( á. a. rodríguez)
Hace casi siete décadas, cuando Jorge Oteiza (1908-2003) presentó su proyecto para la basílica de Arantzazu y poco después fue premiados en la Bienal de São Paulo (1957), el artista vasco aludía a la escultura como disciplina ideal para «pensar visualmente». La definía como «lógica pura» donde las formas «están, mientras yo soy». Ser y estar, santo y seña de su legado, que periódicamente se repasa en su museo monográfico de Alzuza (Navarra) a través de exposiciones que alternan el trabajo sobre hierro y acero con otros materiales más dúctiles, en diversas escalas.
El recuerdo de Oteiza flota sobre los trabajos del asturiano Francisco Redondo, que ayer presentó una exposición individual en la galería Amaga. La característica principal de las 15 piezas que presenta en Avilés, todas de ellas obra gráfica, está en el uso doble del papel como plancha y estampa, jugando con la idea de volumen sobre el propio plano. «Llegué, sin pretenderlo, a ciertas conclusiones que algunos artistas ya habían llegado», dice.
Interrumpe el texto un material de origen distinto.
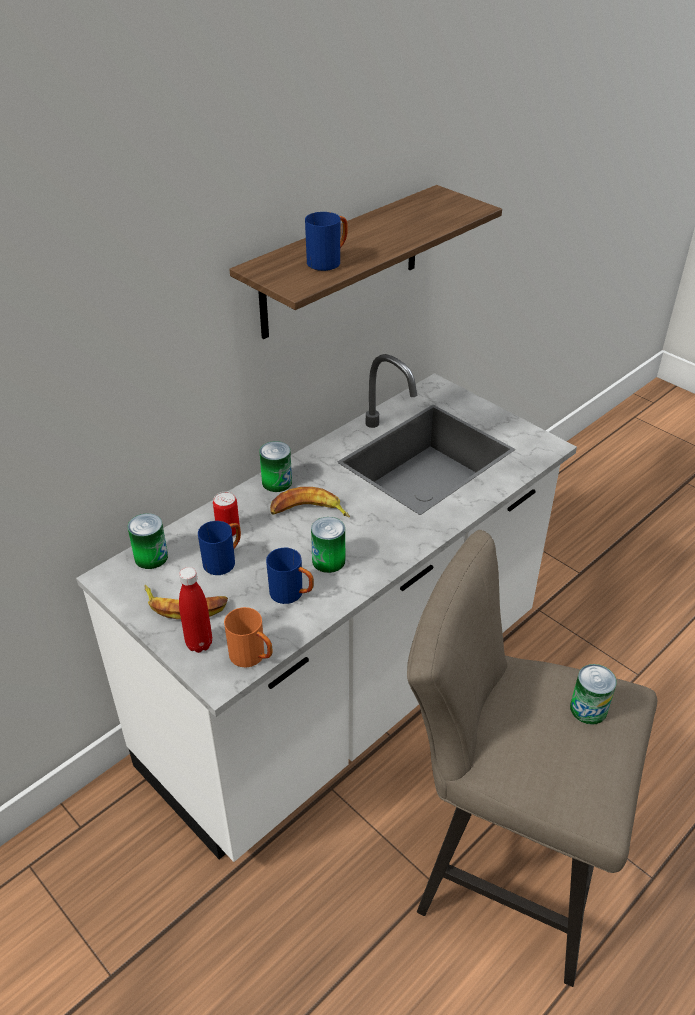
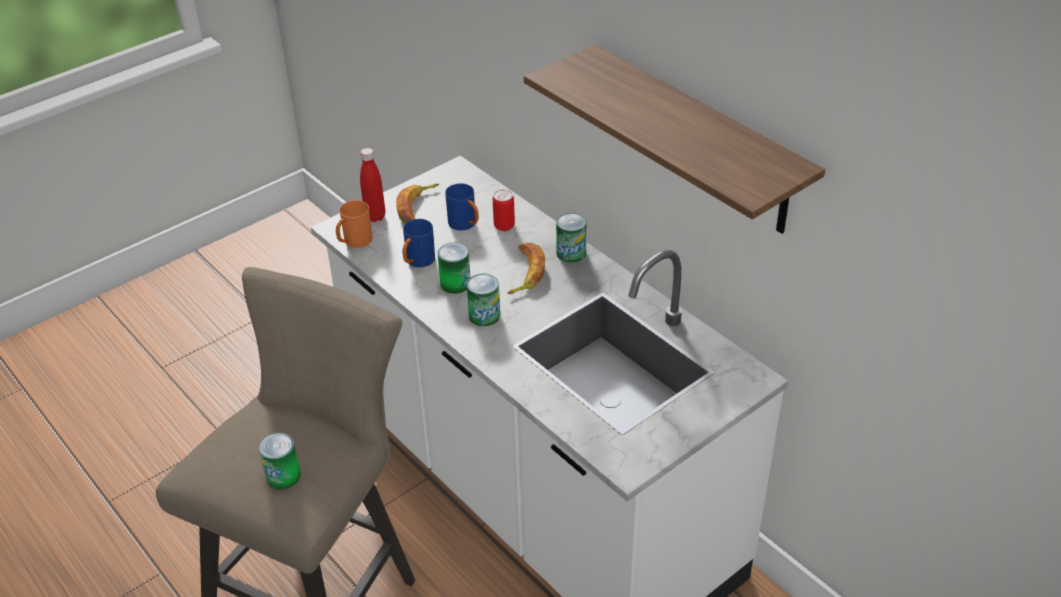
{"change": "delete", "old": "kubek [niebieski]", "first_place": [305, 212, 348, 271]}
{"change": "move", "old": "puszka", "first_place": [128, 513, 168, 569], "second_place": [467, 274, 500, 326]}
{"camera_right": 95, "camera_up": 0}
Esta inteligente «tridimensionalización del plano» que propone Redondo rinde tributo póstumo a aquellas «desocupaciones», que marcaron un antes y un después en el siglo XX de la mano de Oteiza, para quien una obra es también una inteligente y sensible organización del espacio que debe albergar «magia».
Magia, y misterio, habitan las composiciones de Redondo, cuyos espacios ‘ocupados’ se abren para lograr espacios libres. Analiza los vacíos frente a las formas, dejando que los huecos del interior y los alrededores irrumpan sutilmente. Parte de una matriz digital, corta o troquela el papel en un plotter de corte horizontal, pliega el papel y aplica el color, utilizando los huecos troquelados como plantillas mediante rodillos con tinta serigráfica. Su metodología es similar a la siembra en la tierra; aquí la semilla germina mediante pliegues y coloraciones sobre el blanco, pasando del punto a la línea y, de ahí, a la tercera dimensión.
Experimentaciones sobre la materia, la expresividad y el papel, posibles relecturas de otros maestros como Malevich, Mondrian o Kandinsky, que en las vanguardias históricas ya habían puesto en práctica un proceso de vaciamiento de cuerpos geométricos simples a partir de múltiples ensayos realizados en pequeños modelos ordenados en grupos, «familias experimentales» o series. Aquí, sin embargo, esa estética «objetiva» no lo es tanto, y la posible frialdad del conjunto expuesto cede paso frente a un cálido tratamiento textural, presente en la estampa y sus gamas cromáticas, que diluyen cualquier práctica empírica a favor de esa «magia», ese poder cautivador de las imágenes.
Redondo mantiene un pulso cotidiano entre la creación artística libre, subjetiva y vital, y su trabajo en otros ámbitos sociales donde la vida fluye y nada permanece. Sabe que las cosas no deben ser mera imposición dogmática o intelectual, y apuesta por ese ‘algo más’ impredecible. Más allá de los homenajes y de su respeto a la historia, son retazos de cotidianeidad, de lógica pura y sin remilgos, que merece la pena descubir.